McAfee already had made his mark in sports media when he made his FanDuel deal, which was described as a first-of-its-kind arrangement between a sportsbook and a sports personality. Kaplan called it the company’s most prominent and successful investment.

Former ESPN 1000 program director Adam Delevitt is mining content as the director of broadcast and streaming media at Rush Street Interactive, a Chicago company that operates gaming websites and works with BetRivers, including Rivers Casino Des Plaines.

“The demos align well,” Delevitt said. “Similar demographics consuming certain sports media are also following those games the personalities watch and play. Like buying the same brand of clothes because your favorite personality is wearing them.”

Which begs the question: With sportsbooks willing to spend, could they eventually pursue a prominent mainstream media figure to drive their business?

“I don’t wanna give away too much about our future plans, but it’s a fair question to ask,” Kaplan said. “It’s not impossible that one day someone could leave a major network to be a spokesperson for a gambling company. There’s a lot of interesting talent out there, not only across the major networks but folks that are up-and-coming or have been creating content on their own.”
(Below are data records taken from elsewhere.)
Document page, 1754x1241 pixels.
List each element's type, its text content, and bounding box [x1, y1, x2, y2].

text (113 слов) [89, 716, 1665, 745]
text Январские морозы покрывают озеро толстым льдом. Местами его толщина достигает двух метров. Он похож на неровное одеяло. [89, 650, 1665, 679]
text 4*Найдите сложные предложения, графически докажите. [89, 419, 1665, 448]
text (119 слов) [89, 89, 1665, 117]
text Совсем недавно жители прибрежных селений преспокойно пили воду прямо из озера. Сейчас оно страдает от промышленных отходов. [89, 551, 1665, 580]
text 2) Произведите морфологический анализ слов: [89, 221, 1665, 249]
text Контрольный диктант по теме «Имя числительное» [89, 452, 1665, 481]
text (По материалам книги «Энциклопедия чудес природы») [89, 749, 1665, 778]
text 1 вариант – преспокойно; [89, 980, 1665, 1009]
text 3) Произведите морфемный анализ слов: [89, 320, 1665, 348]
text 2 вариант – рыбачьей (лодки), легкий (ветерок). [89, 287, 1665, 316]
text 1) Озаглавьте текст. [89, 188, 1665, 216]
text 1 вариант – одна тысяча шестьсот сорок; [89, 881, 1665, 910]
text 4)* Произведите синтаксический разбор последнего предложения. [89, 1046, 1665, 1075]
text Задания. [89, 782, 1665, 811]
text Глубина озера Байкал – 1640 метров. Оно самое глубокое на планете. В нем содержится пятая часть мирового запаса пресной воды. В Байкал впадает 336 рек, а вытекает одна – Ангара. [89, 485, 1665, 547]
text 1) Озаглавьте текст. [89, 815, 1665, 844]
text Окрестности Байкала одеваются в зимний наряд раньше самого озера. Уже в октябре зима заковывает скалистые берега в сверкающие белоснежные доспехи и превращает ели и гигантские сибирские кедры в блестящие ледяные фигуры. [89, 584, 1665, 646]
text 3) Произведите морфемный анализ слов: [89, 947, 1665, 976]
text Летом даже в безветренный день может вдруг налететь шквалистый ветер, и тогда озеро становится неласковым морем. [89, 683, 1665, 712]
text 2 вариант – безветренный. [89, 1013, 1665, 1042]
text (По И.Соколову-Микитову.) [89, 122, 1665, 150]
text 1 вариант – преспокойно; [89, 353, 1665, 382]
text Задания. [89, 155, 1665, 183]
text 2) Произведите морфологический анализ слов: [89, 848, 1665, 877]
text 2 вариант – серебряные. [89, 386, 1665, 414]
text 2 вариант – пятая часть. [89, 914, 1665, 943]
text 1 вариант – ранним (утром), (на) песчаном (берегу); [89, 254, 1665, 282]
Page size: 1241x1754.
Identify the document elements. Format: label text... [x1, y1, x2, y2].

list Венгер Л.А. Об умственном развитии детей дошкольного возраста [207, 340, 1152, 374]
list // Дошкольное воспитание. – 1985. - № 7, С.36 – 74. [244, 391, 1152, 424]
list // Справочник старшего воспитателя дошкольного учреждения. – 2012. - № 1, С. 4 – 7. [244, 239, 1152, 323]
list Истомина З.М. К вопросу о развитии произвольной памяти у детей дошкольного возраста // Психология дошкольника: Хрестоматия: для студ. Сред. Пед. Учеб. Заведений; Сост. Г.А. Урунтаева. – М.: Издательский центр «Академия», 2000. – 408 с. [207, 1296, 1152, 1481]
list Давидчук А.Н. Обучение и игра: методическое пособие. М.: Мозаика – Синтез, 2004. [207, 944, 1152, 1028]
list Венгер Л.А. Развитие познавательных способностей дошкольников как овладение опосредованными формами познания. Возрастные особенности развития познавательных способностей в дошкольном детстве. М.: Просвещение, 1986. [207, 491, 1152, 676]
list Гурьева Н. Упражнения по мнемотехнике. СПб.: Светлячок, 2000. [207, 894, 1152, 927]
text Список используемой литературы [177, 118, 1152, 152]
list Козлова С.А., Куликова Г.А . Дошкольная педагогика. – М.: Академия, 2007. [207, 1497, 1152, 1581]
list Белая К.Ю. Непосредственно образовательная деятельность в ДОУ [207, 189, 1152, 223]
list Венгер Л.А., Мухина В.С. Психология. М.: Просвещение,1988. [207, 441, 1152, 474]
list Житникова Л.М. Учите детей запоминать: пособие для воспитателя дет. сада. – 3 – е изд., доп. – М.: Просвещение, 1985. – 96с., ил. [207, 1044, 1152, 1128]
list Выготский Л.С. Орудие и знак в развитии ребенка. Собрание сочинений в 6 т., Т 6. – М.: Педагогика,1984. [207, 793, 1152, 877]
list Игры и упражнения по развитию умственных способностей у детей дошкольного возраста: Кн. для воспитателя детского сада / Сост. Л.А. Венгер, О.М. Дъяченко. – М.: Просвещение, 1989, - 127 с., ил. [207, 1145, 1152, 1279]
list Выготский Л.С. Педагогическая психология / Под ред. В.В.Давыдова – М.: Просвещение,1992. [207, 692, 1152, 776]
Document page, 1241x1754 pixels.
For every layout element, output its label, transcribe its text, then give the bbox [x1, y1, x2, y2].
Kalish said he has encountered a number of people who see the momentum behind sports betting and view it as a potential next phase of their careers. Jaeger, who already has a handful of clients in the industry, said it provides a great opportunity for talent who can leverage content.

“I don’t see why mainstream network sports talent wouldn’t want to bring their game and brand to a sports-gaming company,” Delevitt said. “As more states continue to legalize, the growth in this area will be enormous. I think we are in the top of the first inning in this rise of sports content and wagering entertainment.”